<<<<
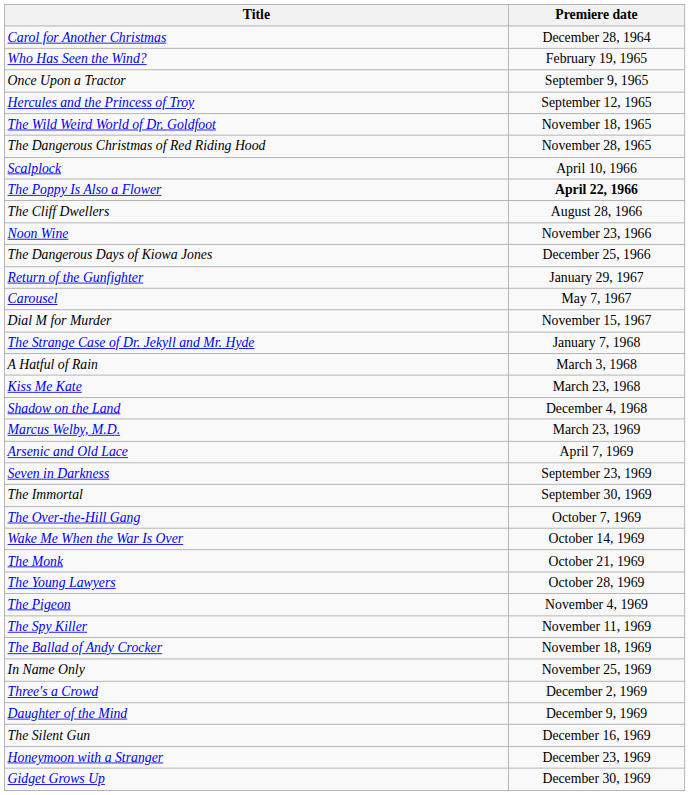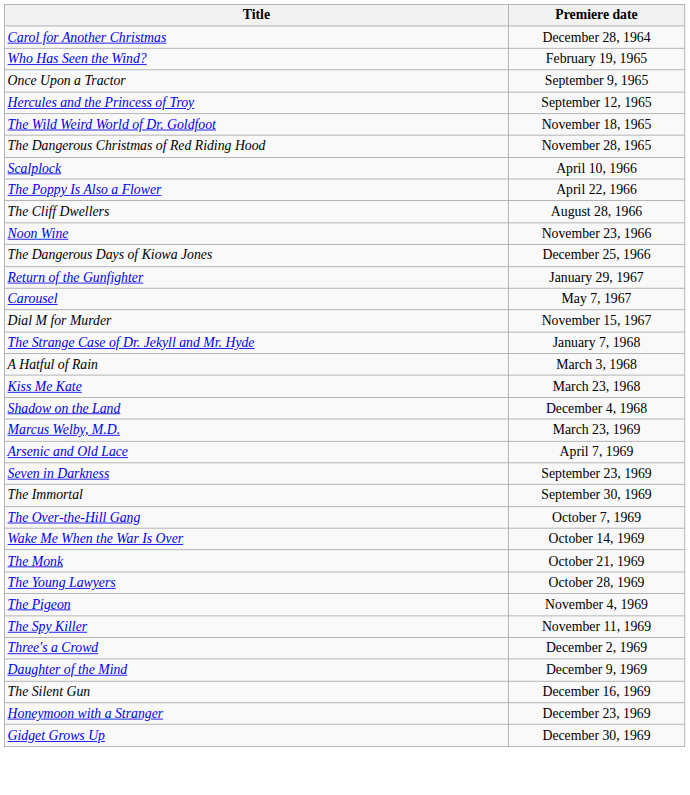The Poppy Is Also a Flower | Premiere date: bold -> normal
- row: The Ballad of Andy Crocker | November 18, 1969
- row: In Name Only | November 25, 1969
>>>>
<<<<
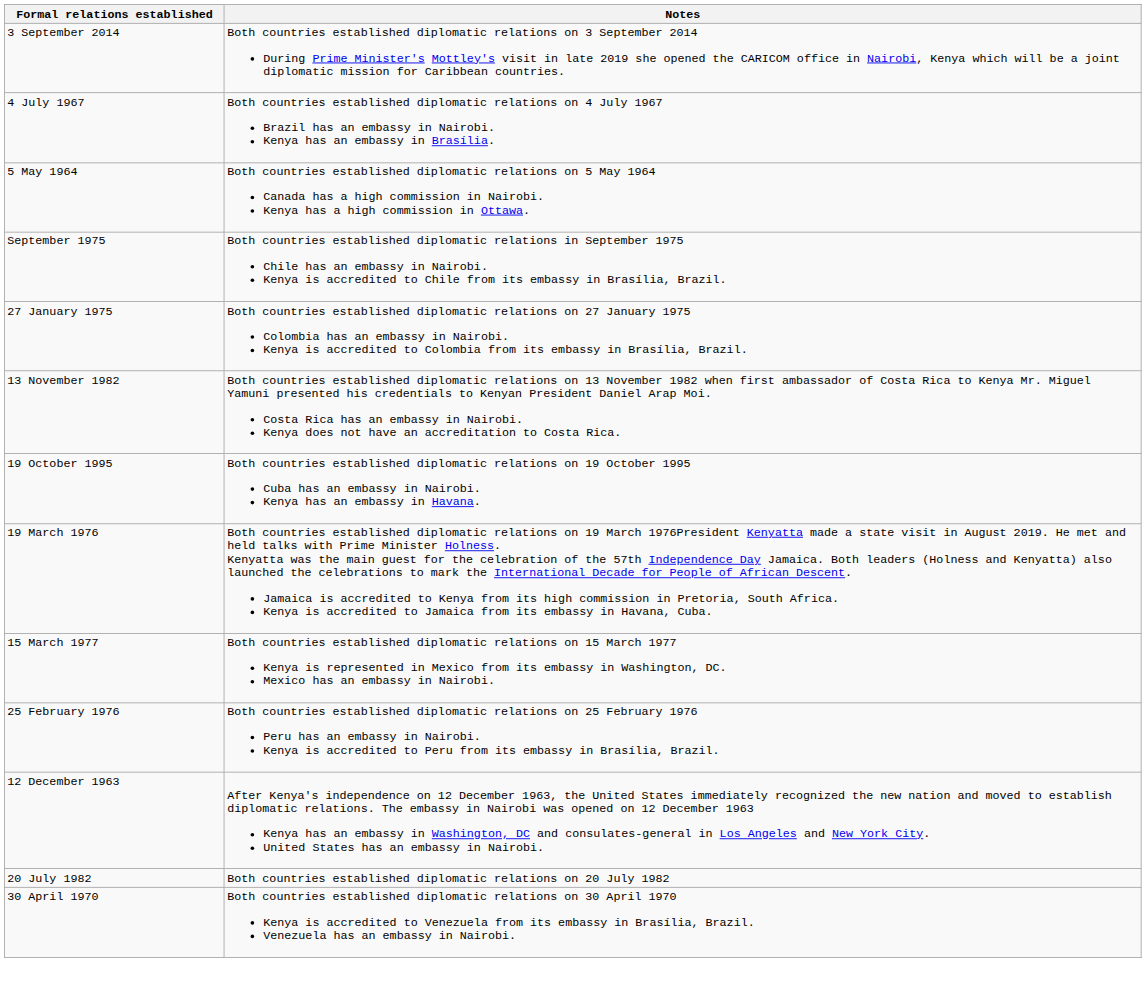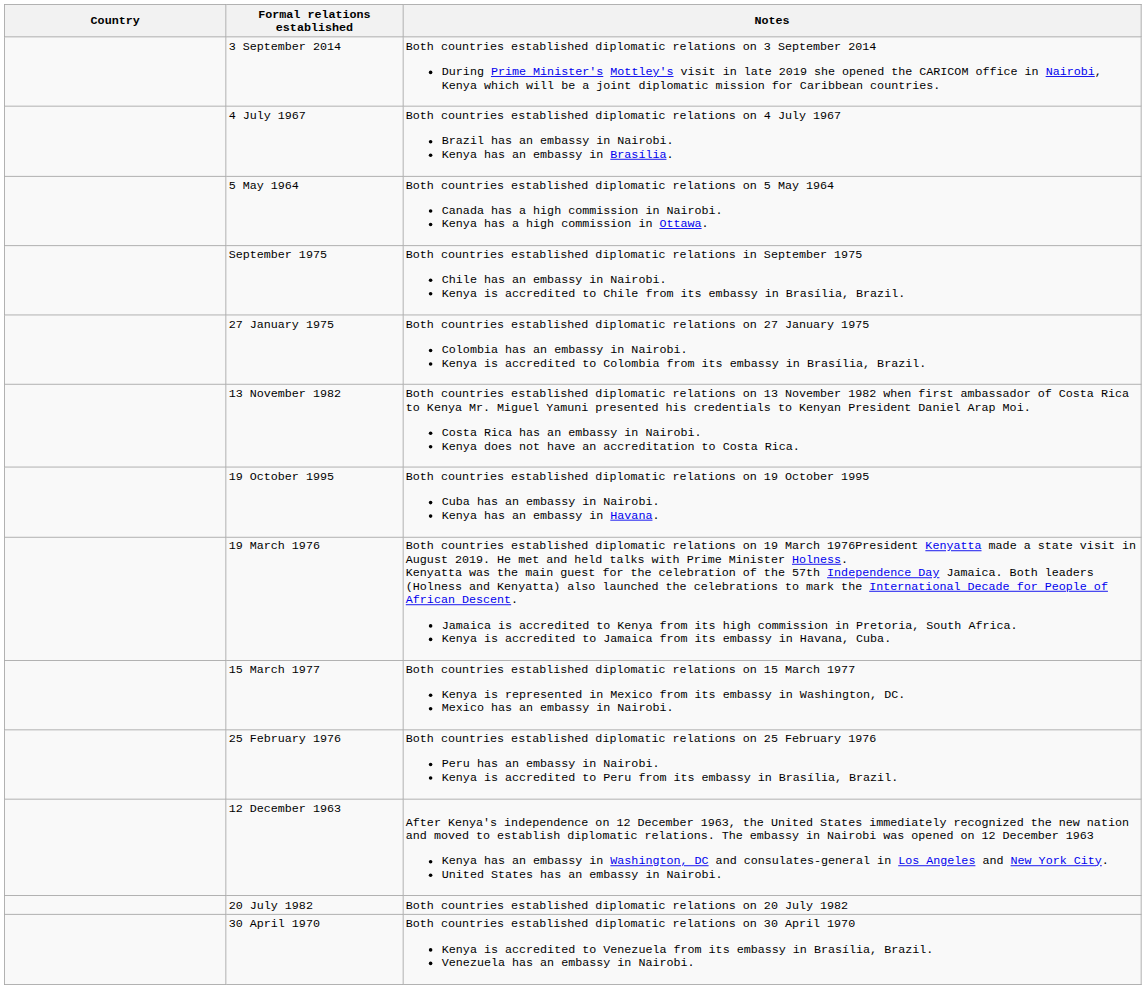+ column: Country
>>>>
<<<<
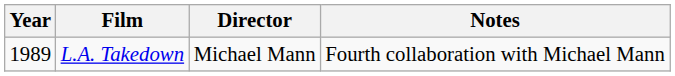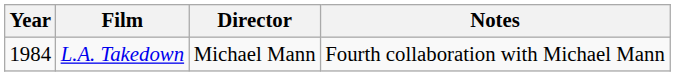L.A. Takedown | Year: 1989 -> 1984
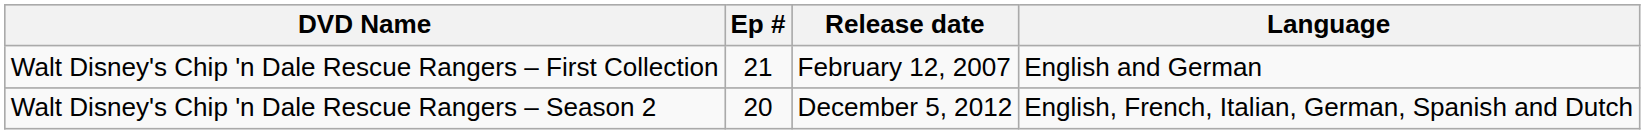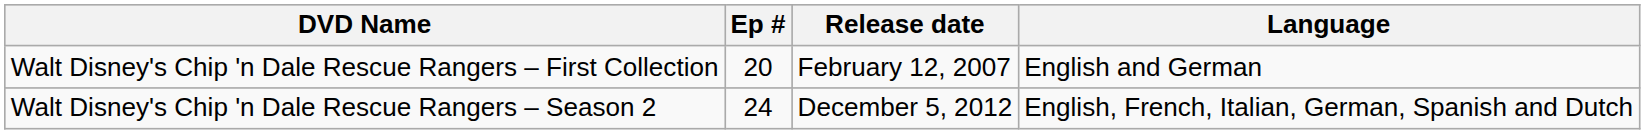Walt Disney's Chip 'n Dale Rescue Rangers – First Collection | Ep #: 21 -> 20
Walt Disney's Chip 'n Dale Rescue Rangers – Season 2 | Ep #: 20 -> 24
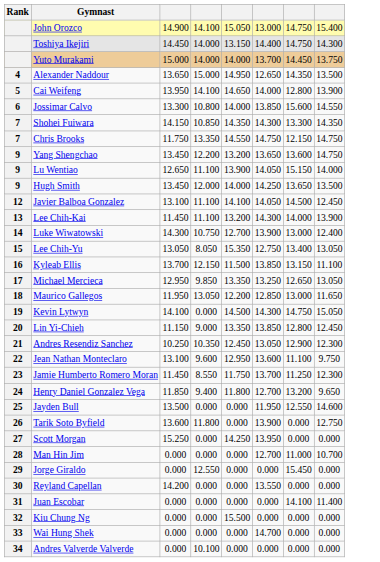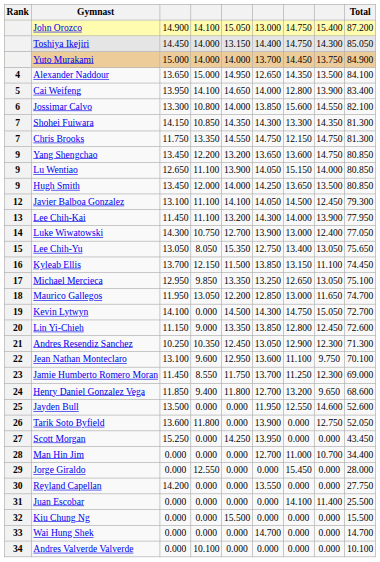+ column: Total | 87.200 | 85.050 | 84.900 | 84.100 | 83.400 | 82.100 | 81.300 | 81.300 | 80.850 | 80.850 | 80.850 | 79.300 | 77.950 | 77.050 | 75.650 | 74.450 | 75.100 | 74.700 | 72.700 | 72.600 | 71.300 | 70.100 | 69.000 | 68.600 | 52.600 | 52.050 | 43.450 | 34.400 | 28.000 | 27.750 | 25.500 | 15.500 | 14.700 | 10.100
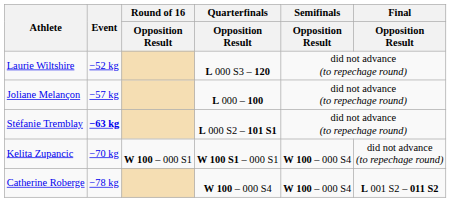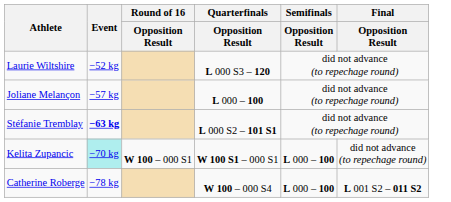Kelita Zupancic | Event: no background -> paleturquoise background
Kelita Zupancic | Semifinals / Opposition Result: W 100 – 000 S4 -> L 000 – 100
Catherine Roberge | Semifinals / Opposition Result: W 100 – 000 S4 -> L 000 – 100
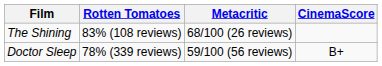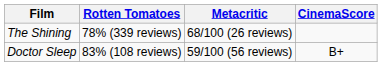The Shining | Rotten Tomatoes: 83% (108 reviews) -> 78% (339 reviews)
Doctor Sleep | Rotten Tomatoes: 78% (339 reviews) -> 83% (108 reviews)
>>>>
_Aufgabe_
Gib alles ab der Zeile mit „The Poppy Is“ bis hinunter zur Zeile mit „- row: In Name Only | November 25, 1969“, beide eingeschlossen, Wort für Wort wieder aus und lass dabei die Bilder weg.

_Antwort_
The Poppy Is Also a Flower | Premiere date: bold -> normal
- row: The Ballad of Andy Crocker | November 18, 1969
- row: In Name Only | November 25, 1969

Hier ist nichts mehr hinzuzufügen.